Située en contrebas de la maison noble et entièrement rebâtie peu avant 1900 par Henri Darblay, la ferme est à l'emplacement de l'ancienne métairie. Là encore, un simple regard sur le plan cadastral ancien et le plan actuel suffit à comprendre qu’on a rasé les bâtiments anciens pour construire a novo une ferme plus régulière.

L’exploitation a en effet été rebâtie selon le plan symétrique et hiérarchisé d’une ferme modèle. Les bâtiments sont distribués autour d'une grande cour : au sud se trouvent deux maisons jumelles mitoyennes prolongées à l'est par un fournil et à l'ouest par une grange ; une vaste grange-étable et un hangar se faisant face ferment la cour à l’est et à l’ouest.

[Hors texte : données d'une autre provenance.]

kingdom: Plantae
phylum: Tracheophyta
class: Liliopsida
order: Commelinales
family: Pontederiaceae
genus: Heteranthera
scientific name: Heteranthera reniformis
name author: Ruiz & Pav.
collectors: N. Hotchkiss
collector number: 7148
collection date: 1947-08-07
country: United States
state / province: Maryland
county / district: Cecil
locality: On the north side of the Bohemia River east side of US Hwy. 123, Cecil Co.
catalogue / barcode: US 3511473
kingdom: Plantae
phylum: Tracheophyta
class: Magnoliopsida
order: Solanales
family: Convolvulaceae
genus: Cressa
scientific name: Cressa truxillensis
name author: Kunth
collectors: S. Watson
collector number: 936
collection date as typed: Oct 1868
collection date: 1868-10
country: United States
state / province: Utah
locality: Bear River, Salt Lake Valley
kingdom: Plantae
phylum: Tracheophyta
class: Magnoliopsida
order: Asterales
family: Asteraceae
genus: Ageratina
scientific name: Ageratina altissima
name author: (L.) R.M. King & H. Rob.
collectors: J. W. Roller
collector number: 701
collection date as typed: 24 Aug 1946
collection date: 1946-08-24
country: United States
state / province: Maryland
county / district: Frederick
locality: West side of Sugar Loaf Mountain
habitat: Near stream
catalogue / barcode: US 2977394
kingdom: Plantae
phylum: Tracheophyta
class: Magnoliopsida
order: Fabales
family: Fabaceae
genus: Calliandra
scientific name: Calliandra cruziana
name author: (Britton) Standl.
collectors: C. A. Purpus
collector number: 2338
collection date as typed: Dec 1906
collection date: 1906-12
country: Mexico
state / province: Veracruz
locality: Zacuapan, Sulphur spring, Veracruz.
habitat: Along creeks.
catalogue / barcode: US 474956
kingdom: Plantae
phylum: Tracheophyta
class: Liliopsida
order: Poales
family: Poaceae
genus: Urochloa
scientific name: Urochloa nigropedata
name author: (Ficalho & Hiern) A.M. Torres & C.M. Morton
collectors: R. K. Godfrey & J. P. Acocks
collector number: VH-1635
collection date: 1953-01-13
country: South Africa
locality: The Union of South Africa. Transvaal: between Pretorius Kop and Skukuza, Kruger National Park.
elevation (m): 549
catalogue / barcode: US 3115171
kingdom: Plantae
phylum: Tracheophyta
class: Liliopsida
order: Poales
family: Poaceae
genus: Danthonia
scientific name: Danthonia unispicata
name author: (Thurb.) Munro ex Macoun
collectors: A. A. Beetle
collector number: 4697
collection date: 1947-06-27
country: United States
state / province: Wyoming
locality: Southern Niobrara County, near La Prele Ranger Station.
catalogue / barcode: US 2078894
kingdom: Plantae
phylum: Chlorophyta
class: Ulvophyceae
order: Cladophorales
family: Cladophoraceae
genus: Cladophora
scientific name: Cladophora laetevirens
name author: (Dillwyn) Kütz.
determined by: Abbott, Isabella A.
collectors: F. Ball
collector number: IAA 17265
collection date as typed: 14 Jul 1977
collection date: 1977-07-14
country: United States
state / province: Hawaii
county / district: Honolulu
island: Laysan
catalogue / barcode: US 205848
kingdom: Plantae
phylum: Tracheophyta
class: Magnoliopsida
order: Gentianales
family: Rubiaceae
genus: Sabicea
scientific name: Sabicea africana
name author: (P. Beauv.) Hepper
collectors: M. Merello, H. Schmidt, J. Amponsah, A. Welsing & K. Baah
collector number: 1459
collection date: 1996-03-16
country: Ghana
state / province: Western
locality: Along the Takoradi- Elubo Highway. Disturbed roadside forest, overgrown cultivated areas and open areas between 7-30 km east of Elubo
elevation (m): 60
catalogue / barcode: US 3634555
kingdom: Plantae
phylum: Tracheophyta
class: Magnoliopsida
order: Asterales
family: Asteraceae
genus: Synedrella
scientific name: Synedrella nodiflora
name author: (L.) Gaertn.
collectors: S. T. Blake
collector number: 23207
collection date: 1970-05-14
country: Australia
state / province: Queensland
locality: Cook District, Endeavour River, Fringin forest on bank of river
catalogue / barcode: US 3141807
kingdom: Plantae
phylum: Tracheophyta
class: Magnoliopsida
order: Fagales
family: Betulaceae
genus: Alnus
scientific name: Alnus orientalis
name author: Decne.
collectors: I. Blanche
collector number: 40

Un certain soin a été apporté aux maisons du métayer et du fermier, qui se distinguent ainsi des dépendances agricoles situées à proximité. Bâties en appareil irrégulier pour les murs et en pierre de taille pour les angles (des chaînes harpées régulièrement), elles présentent un étage de comble percé de lucarnes interrompant l’avant-toit couvert en ardoise. Elles se distinguent également par leur rez-de-chaussée surélevé qui leur confère un supplément de dignité.

Dans le prolongement et en léger retrait des maisons jumelles ont été disposés, à l’est, un fournil (encore muni de son four à pain), avec une porcherie sur l’arrière, et, à l’ouest, une petite grange. Mais plutôt que de chercher à hiérarchiser ces bâtiments à vocations multiples, l’architecte a, au contraire, créé une composition unitaire où ces bâtiments agricoles constituent les ailes, plus basses, des maisons placées au centre.

Enfin, pour accentuer l’unité des différents bâtiments, le maître d’œuvre a décliné un répertoire de membres architecturaux et d’éléments décoratifs se retrouvant en plusieurs endroits de la ferme : corbeaux en quarts de rond, piédroits chanfreinés, planches de rive verticales.

Fermant la cour au nord, des porcheries associées à un fourneau pour l’alimentation des cochons et une petite écurie, complètent les dépendances. Malgré la rusticité de sa vocation, cette petite construction affiche une certaine recherche décorative, comme pour répondre au soin apporté aux maisons qui lui font face. Sous la couverture, une corniche constituée d’assises de briques posées à plat, sur l’angle et de chant, anime le sommet du mur de ce modeste bâtiment.

Certes, l’exemple développé ici ne fut ni isolé, ni précurseur, comme le furent les grandes fermes modèles du centre de la France. Pourtant, les qualités architecturales de la modeste exploitation de Lascaux bâtie au tournant du XXe siècle sont indéniables.